First Sunday of Advent – Down to Earth
Readings: Isaiah 63:14-64:8, 1 Corinthians 1:3-9, Mark 13:33-37.
Advent reminds us that we are authentically Christian insofar as our lives are orientated toward that future consummation. Yet this, the infinite future that none of us can escape, is not a future of our construction or human fashioning. We are neither fanatics whose desperation for future liberation inoculates us against the graces and obligations of the present, nor are we hopeless and slothful quietists that accept the unacceptable in the name of a mythical, distant, future. We cannot excuse ourselves from the task of building a better world, nor can we go about that task with historical consciousness alone. But our ‘work’ here is relativised by God’s work, the work of grace; for it is grace itself that propels us outwards into the tasks that God bestows upon us, and confirms us in our hope that our work cannot be in vain. Thus the present is not sacrificed on the altar of the future, nor is the future sacrificed on the altar of the present. The sole sacrifice is the priest-victim Jesus Christ, the altar is the cross, and he alone unites us—past, present and future—to the One True God, sending their Holy Spirit to scatter grace in abundance, as seeds of future glory in today’s present.

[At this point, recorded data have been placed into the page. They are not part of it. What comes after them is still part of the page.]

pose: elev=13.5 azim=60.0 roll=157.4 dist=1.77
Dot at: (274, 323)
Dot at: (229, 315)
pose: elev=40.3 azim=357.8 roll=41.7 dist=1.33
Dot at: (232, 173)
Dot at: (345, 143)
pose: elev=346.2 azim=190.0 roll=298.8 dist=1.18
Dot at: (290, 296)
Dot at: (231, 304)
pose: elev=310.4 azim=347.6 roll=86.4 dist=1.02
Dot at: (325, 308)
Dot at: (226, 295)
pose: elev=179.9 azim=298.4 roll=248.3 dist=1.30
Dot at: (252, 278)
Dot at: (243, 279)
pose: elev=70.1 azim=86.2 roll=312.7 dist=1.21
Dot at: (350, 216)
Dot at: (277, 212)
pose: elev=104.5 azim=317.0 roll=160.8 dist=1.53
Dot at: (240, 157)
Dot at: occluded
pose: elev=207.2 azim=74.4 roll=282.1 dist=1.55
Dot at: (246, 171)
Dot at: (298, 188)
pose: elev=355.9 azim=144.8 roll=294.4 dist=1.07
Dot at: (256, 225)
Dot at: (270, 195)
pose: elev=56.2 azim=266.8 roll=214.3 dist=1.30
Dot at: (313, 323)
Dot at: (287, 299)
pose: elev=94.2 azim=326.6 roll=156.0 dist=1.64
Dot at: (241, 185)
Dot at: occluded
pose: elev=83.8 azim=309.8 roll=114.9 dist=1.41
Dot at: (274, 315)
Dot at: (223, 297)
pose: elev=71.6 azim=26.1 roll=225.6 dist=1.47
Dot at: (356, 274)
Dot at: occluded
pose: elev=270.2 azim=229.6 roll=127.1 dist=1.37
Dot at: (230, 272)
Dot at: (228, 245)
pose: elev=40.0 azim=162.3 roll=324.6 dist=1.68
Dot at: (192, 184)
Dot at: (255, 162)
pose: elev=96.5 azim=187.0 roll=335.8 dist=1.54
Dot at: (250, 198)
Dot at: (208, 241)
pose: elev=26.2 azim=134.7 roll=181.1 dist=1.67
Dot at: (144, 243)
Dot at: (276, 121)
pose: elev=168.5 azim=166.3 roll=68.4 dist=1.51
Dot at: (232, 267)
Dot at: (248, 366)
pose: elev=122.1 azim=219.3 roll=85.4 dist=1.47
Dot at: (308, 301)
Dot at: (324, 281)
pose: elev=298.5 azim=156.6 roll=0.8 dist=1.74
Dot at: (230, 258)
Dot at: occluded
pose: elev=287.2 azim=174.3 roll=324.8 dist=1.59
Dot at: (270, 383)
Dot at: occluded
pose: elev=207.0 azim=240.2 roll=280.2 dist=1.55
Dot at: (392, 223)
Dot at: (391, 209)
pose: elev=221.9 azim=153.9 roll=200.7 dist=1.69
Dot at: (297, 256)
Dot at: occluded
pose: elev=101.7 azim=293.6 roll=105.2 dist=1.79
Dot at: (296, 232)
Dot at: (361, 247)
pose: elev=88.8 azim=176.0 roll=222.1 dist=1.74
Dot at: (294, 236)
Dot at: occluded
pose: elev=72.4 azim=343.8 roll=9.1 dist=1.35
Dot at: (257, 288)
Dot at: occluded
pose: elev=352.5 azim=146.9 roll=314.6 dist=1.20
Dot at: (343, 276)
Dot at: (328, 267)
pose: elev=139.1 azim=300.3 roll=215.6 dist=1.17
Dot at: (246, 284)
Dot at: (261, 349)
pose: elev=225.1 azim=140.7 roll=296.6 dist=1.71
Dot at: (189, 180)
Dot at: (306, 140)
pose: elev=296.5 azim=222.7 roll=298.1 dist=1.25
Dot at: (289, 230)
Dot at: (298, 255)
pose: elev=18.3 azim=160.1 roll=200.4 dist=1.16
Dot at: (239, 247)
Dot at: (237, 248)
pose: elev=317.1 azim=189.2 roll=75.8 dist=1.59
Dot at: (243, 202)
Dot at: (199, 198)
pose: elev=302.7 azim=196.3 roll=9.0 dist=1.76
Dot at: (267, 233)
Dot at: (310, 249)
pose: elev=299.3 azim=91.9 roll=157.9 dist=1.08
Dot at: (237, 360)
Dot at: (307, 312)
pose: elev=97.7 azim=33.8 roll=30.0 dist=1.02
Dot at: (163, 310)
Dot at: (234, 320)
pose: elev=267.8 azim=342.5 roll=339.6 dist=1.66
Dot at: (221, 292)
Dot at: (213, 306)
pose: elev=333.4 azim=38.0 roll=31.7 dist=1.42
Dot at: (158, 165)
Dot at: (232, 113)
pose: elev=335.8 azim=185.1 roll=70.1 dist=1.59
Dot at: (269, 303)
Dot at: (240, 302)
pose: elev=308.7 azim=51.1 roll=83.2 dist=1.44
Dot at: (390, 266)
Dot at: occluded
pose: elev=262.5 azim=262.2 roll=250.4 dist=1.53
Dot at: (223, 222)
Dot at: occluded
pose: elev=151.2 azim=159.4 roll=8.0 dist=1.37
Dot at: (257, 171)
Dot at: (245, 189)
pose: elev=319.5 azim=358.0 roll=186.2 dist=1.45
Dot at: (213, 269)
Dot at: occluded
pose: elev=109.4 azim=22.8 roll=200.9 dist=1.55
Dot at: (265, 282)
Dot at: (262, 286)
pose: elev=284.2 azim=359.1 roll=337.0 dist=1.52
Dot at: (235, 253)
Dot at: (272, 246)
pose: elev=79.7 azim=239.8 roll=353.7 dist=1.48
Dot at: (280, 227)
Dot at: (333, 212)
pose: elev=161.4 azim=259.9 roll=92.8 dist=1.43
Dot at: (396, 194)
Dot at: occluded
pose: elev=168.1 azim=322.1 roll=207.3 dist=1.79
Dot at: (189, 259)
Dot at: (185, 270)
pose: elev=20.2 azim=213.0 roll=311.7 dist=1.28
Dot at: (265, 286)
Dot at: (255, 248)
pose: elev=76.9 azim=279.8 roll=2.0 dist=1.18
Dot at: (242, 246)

So the children of Advent are down to earth. Paradoxically, it is by living the experience of anticipation, by being an Advent People, that we are able to live authentically in the present. Our faith enables us to see the future here in the present, to dwell within it and make it ‘home’, for our future is the God to whom faith binds us, dwelling amongst us in Christ, made present afresh by the Holy Spirit. Advent is a penitential season insofar as it invites us to cast off all the false dwelling places of sin, the mini-idols we create in the present as our personal projects and objectives for a man-made future. What will these detours look like in eternity? Yet Advent is also a season of the profoundest hope, a restful hope, that reposes in God’s grace and awaits its consummation, an invitation to spend time with the timeless God who ‘rested’ with us at the culmination of creation. ‘Be still and know that I am the Lord and I will be exalted among the nations’, as the Psalmist says. Vacate et videte, be still in order to see—vacate yourself, take a holiday from playing God! And there, in today’s silence of eternity, we meet God, the future whom today we prepare to meet in peace.